● The data:
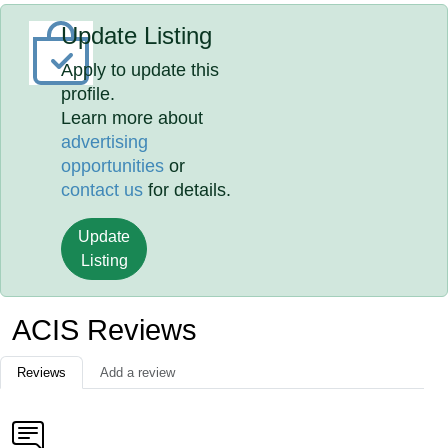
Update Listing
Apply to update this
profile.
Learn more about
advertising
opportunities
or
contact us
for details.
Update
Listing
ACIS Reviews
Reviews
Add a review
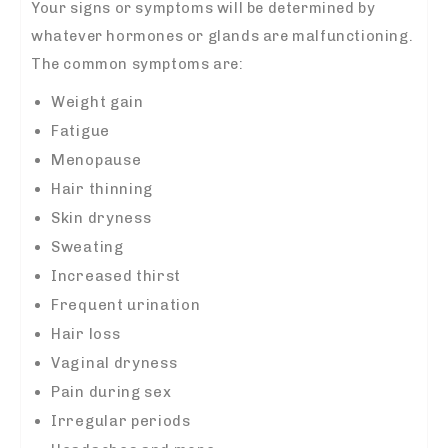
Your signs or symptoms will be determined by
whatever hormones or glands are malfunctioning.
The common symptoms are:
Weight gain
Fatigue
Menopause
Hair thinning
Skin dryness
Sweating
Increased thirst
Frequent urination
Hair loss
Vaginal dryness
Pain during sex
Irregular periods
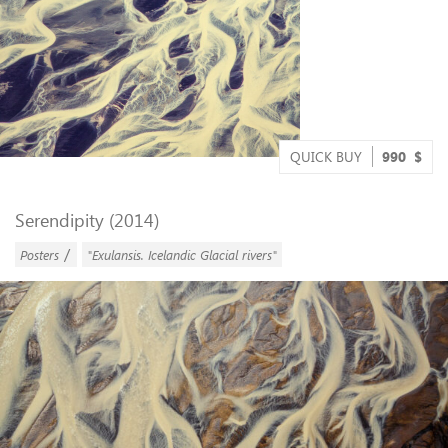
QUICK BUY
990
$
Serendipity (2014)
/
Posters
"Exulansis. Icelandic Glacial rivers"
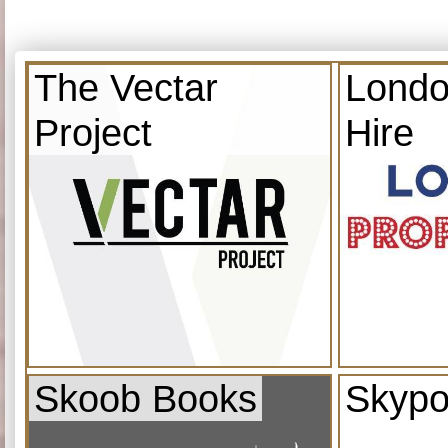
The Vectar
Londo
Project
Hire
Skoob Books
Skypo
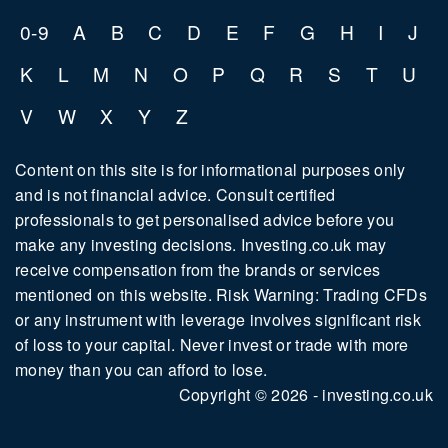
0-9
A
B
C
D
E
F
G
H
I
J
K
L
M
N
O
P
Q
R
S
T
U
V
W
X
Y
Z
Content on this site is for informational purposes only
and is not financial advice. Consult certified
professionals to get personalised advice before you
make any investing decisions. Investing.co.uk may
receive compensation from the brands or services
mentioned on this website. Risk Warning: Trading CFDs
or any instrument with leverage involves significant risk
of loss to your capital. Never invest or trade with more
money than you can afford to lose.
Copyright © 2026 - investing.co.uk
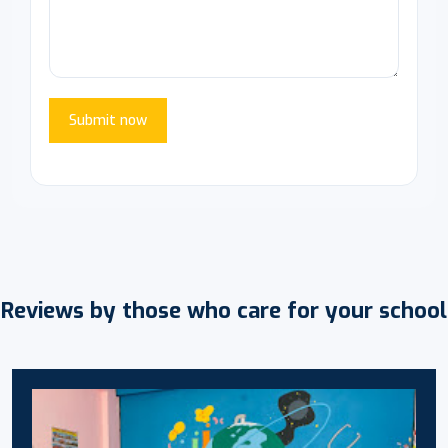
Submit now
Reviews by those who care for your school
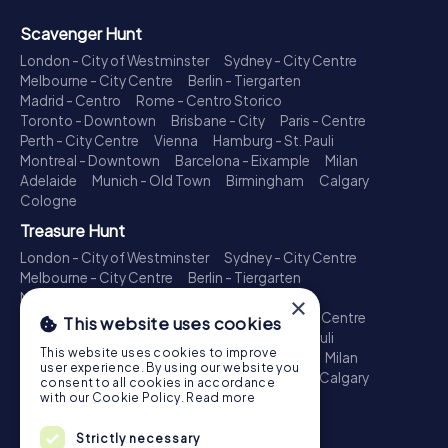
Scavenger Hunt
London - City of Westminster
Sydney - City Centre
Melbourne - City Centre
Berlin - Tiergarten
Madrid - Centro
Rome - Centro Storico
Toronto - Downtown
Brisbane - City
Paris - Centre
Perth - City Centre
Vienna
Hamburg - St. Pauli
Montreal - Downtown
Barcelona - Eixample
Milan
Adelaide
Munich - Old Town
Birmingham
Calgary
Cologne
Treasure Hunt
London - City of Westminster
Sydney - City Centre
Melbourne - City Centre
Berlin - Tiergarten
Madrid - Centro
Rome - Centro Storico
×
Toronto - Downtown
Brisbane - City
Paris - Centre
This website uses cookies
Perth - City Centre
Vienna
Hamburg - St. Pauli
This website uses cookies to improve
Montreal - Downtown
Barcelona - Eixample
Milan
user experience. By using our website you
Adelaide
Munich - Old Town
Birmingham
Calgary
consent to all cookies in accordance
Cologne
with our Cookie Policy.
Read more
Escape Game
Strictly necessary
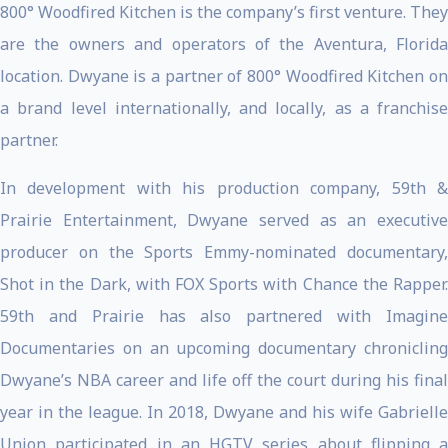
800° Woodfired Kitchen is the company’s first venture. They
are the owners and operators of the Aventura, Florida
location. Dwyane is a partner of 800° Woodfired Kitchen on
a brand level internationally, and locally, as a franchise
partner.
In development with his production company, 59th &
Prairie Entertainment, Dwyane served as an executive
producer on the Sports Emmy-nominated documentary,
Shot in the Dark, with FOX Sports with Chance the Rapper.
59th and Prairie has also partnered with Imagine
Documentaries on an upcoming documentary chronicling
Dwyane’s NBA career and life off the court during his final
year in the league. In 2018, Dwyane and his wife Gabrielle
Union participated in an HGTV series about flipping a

● Task goal:
Reproduce every line of text from all the items above without any changes, and leave the pictures out.

● Solution to the problem:
Update Listing
Apply to update this
profile.
Learn more about
advertising
opportunities
or
contact us
for details.
Update
Listing
ACIS Reviews
Reviews
Add a review
Your signs or symptoms will be determined by
whatever hormones or glands are malfunctioning.
The common symptoms are:
Weight gain
Fatigue
Menopause
Hair thinning
Skin dryness
Sweating
Increased thirst
Frequent urination
Hair loss
Vaginal dryness
Pain during sex
Irregular periods
QUICK BUY
990
$
Serendipity (2014)
/
Posters
"Exulansis. Icelandic Glacial rivers"
The Vectar
Londo
Project
Hire
Skoob Books
Skypo
0-9
A
B
C
D
E
F
G
H
I
J
K
L
M
N
O
P
Q
R
S
T
U
V
W
X
Y
Z
Content on this site is for informational purposes only
and is not financial advice. Consult certified
professionals to get personalised advice before you
make any investing decisions. Investing.co.uk may
receive compensation from the brands or services
mentioned on this website. Risk Warning: Trading CFDs
or any instrument with leverage involves significant risk
of loss to your capital. Never invest or trade with more
money than you can afford to lose.
Copyright © 2026 - investing.co.uk
Submit now
Reviews by those who care for your school
Scavenger Hunt
London - City of Westminster
Sydney - City Centre
Melbourne - City Centre
Berlin - Tiergarten
Madrid - Centro
Rome - Centro Storico
Toronto - Downtown
Brisbane - City
Paris - Centre
Perth - City Centre
Vienna
Hamburg - St. Pauli
Montreal - Downtown
Barcelona - Eixample
Milan
Adelaide
Munich - Old Town
Birmingham
Calgary
Cologne
Treasure Hunt
London - City of Westminster
Sydney - City Centre
Melbourne - City Centre
Berlin - Tiergarten
Madrid - Centro
Rome - Centro Storico
×
Toronto - Downtown
Brisbane - City
Paris - Centre
This website uses cookies
Perth - City Centre
Vienna
Hamburg - St. Pauli
This website uses cookies to improve
Montreal - Downtown
Barcelona - Eixample
Milan
user experience. By using our website you
Adelaide
Munich - Old Town
Birmingham
Calgary
consent to all cookies in accordance
Cologne
with our Cookie Policy.
Read more
Escape Game
Strictly necessary
800° Woodfired Kitchen is the company’s first venture. They
are the owners and operators of the Aventura, Florida
location. Dwyane is a partner of 800° Woodfired Kitchen on
a brand level internationally, and locally, as a franchise
partner.
In development with his production company, 59th &
Prairie Entertainment, Dwyane served as an executive
producer on the Sports Emmy-nominated documentary,
Shot in the Dark, with FOX Sports with Chance the Rapper.
59th and Prairie has also partnered with Imagine
Documentaries on an upcoming documentary chronicling
Dwyane’s NBA career and life off the court during his final
year in the league. In 2018, Dwyane and his wife Gabrielle
Union participated in an HGTV series about flipping a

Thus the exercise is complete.